Our first book club kicks off today with the BerkeleyX Book Club A Christmas Carol. To celebrate the start of the book club and the holiday season, we sat down with course professor Dr. Maggie Sokolik to learn more about the course, how a book group differs from a literature course and her favorite film version of A Christmas Carol (Fans of The Muppets will be pleased!).
Why did you decide to kick off the BerkeleyX Book Club with A Christmas Carol?

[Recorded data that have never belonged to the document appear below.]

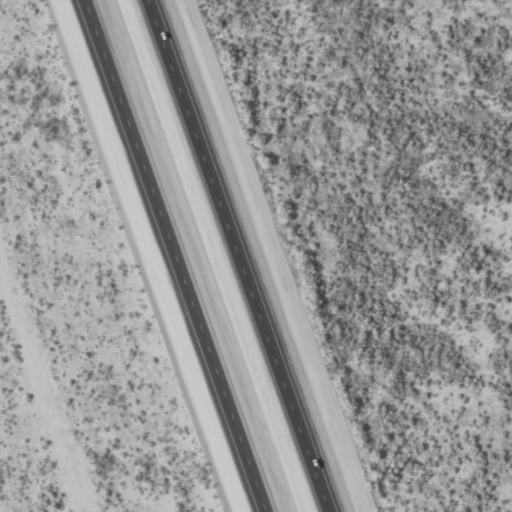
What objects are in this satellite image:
road: (240, 256)
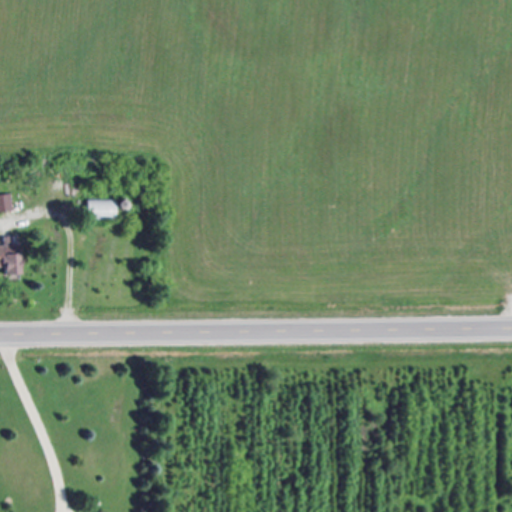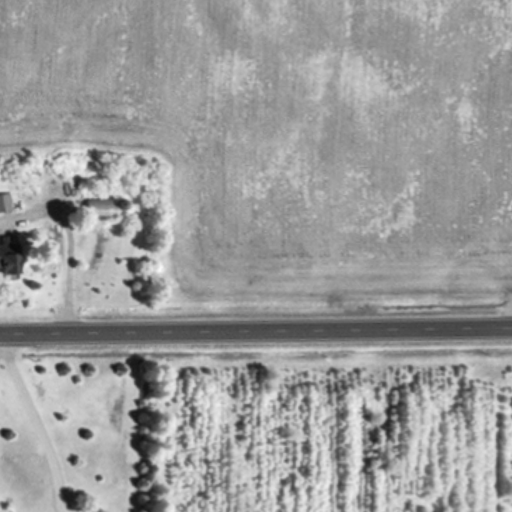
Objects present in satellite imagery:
building: (5, 203)
building: (102, 209)
road: (68, 240)
building: (11, 260)
road: (255, 328)
road: (36, 420)
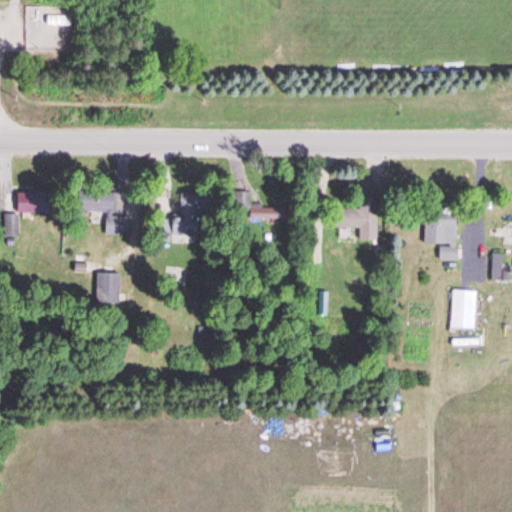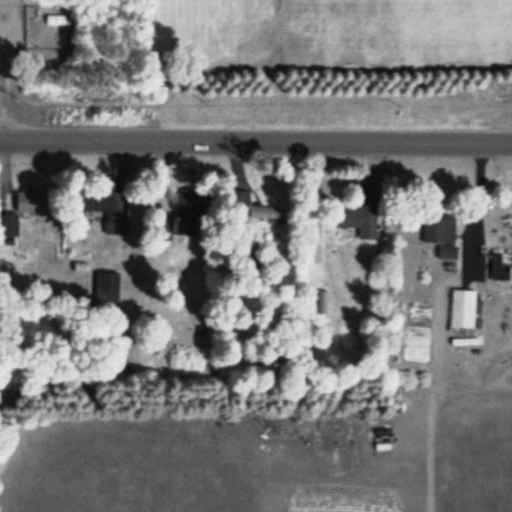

Maggie Sokolik: There are two reasons for this. The first, and most important, is that in many parts of the world, December is a major holiday season, and this is a classic holiday tale. Whether or not one celebrates Christmas, the themes of this novella are relevant to our understanding of the ways the holiday are celebrated in modern times. In addition, the idea of changing one’s attitude, and therefore, changing one’s life, go beyond the holiday season. The second, slightly less important reason, is that it’s short! I’m hoping even with this time of year being busy for many, there will still be time to read and discuss the story.
Why a book club and not a literature course?
MS: A book club is a group of friends who get together and talk about the same book. The nice thing about book clubs is that no one’s opinion is more important than anyone else’s. That is the kind of atmosphere we will foster in this MOOC—an opportunity for participants to talk about their understanding of the story, rather than listen to lectures about the story. Both types of experiences are important, but I am hoping for an approach that is fun and where everyone can learn from each other.
Will the Book Club also discuss Dickens from a historical aspect? What do you find most interesting about Dickens as an author?
MS: Although we won’t spend a lot of time on history, it’s nearly impossible to understand Dickens without some historical framework. This was an enormously important historical period—Victorian England during the Industrial Revolution—these facts shape the story. Of course, this background also affects the language of the story. There will be a lot of information to help the modern reader understand the cultural references and language of the era.
Which is your favorite TV or movie adaptation of A Christmas Carol?
MS: With over 100 television, theater, and film adaptations, it’s hard to choose just one! These adaptations began in 1901 and continue to today. From among those I’ve seen, I’d choose three: the classic 1951 version with Alistair Sim, Scrooge (1970), with Alec Guinness and Albert Finney, and The Muppet Christmas Carol (1992).
Why is this book such a fan favorite? What contributes to its staying power?
MS: Beyond the themes of redemption and forgiveness, I think the image of ghosts or spirits reviewing your behavior and asking you to relive parts of your life to reflect on your behavior is intriguing to a lot of us. We see this theme appear in other holiday classics, such as the film It’s a Wonderful Life.
The idea of the Christmas ghost story might seem odd, but we can find other examples in the works of Henry James (The Turn of the Screw), H.P. Lovecraft (The Festival), and even in the Andy Williams’ Christmas song, “It’s the Most Wonderful Time of the Year:”
There’ll be scary ghost stories
And tales of the glories of
Christmases long, long ago…
Who is your favorite character? And, what is your favorite scene?
MS: The ghost of Jacob Marley gets the whole party started, so to speak. When he appears to Scrooge and says, “I wear the chain I forged in life, … I made it link by link, and yard by yard; I girded it on of my own free will, and of my own free will I wore it,” he reminds us all that often we make our own chains. While this may seem like a less cheerful message than that of Tiny Tim’s, “God bless Us, Every One,” I think it provides the moment for reflection that many of us hope for in the holiday season.